El caporal levantó la vista de los troncos.

—Desde el mediodía, patrón.

—¡Malditas viejas! —siseó Naún—. Las tres pagarán caro su desafío. ¡Vamos, a paso rápido!

—Señor... debo cerrar la cerca. Los animales...

—¡Déjala! Cuando lleguemos a la casa envía a Raúl a ponerla.

—Señor...

—¡Sangriento infierno! ¿Qué quieres, Omar?

El capataz dudó en contarle el resto de detalles.

—¡Habla hombre! —insistió Naún con el rostro enrojecido.

—Todos los empleados de Las Siete Cruces se han marchado, asustados por todas las cosas que han empezado a suceder.

—¿A qué te refieres?

—El ambiente se ha tornado pesado, se oyen ruidos extraños en la casa.
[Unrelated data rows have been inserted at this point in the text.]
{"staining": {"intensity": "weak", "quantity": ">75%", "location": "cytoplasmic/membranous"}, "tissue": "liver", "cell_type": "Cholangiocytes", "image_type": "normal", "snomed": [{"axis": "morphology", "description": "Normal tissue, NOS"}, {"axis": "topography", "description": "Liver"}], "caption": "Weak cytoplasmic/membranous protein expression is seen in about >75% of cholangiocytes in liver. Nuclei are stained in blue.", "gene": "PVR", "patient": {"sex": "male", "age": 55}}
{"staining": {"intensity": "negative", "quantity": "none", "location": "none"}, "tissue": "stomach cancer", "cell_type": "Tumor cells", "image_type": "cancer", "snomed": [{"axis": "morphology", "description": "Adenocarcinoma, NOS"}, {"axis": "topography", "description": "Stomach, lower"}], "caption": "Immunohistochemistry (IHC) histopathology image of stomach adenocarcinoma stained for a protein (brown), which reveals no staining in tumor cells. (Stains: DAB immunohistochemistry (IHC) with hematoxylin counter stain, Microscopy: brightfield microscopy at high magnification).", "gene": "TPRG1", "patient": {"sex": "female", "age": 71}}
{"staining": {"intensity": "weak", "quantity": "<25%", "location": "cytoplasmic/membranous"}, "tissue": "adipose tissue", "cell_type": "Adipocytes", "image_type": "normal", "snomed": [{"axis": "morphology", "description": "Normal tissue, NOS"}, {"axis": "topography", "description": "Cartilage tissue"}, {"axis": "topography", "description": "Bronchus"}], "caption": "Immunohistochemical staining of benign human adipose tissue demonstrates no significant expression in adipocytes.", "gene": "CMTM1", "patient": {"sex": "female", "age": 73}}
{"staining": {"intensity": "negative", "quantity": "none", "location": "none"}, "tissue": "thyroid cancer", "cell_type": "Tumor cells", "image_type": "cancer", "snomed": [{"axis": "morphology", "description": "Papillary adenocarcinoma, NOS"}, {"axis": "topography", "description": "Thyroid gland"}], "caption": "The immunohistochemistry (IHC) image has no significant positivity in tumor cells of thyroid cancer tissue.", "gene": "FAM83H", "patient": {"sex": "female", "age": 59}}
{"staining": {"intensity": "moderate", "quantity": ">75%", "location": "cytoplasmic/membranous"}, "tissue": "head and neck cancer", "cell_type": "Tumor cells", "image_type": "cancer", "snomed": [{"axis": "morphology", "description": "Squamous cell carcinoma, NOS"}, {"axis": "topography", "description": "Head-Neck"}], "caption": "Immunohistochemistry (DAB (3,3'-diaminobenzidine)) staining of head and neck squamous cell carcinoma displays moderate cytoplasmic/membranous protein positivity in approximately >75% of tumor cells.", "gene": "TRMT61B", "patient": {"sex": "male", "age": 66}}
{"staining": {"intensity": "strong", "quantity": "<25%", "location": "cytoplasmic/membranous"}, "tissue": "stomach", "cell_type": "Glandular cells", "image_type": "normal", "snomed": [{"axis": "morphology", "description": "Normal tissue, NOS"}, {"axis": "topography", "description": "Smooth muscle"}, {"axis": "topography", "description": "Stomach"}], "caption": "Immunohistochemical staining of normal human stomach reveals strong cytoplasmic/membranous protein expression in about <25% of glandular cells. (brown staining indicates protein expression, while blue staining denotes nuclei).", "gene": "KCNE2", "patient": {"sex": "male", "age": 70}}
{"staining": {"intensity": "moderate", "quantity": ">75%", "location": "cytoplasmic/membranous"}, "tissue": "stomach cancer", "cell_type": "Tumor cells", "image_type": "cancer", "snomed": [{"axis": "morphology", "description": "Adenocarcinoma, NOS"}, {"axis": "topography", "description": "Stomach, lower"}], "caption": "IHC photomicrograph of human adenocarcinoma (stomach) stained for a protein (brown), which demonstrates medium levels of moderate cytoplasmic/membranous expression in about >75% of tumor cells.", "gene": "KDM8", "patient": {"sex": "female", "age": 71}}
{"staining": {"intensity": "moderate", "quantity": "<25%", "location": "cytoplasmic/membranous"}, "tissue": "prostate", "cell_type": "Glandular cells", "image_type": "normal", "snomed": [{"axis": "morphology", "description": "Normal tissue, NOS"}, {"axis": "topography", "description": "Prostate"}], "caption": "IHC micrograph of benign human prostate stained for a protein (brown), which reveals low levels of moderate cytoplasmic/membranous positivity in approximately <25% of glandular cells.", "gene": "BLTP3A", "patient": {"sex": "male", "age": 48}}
Patrón, usted sabe lo que se dice de esas mujeres. —Tragó saliva—. Que ellas pueden hablar... con los muertos.

—Bah, puras pendejadas. Esos no son más que trucos de esas aprovechadas. Van de pueblo en pueblo haciendo creer a la gente que sus hogares están encantados, y los muy ingenuos les llegan a pagar una fortuna para que se deshagan de esos supuestos espíritus —el coronel sacudió la cabeza con reprobación—. Sin mencionar que esta villa apartada de la modernidad es el sitio ideal para sembrar esas falacias de fantasmas y demás tonterías.

Omar acarició su áspera barbilla.

—¿Usted cómo sabe todo eso coronel?

—Sigamos.

El capataz se apresuró a subir de nuevo a su montura

—Lo escuché en casa de madame Santina —prosiguió el coronel.

Omar lo miró alucinado. ¿El coronel era cliente del cabaret de madame Santina? Aquel hombre criticaba sin piedad a los que se dejaban arrastrar por las debilidades de la carne. Por lo visto su moralismo era pura fachada, o vaya a saber con qué secretas intenciones fingía ser lo que no era.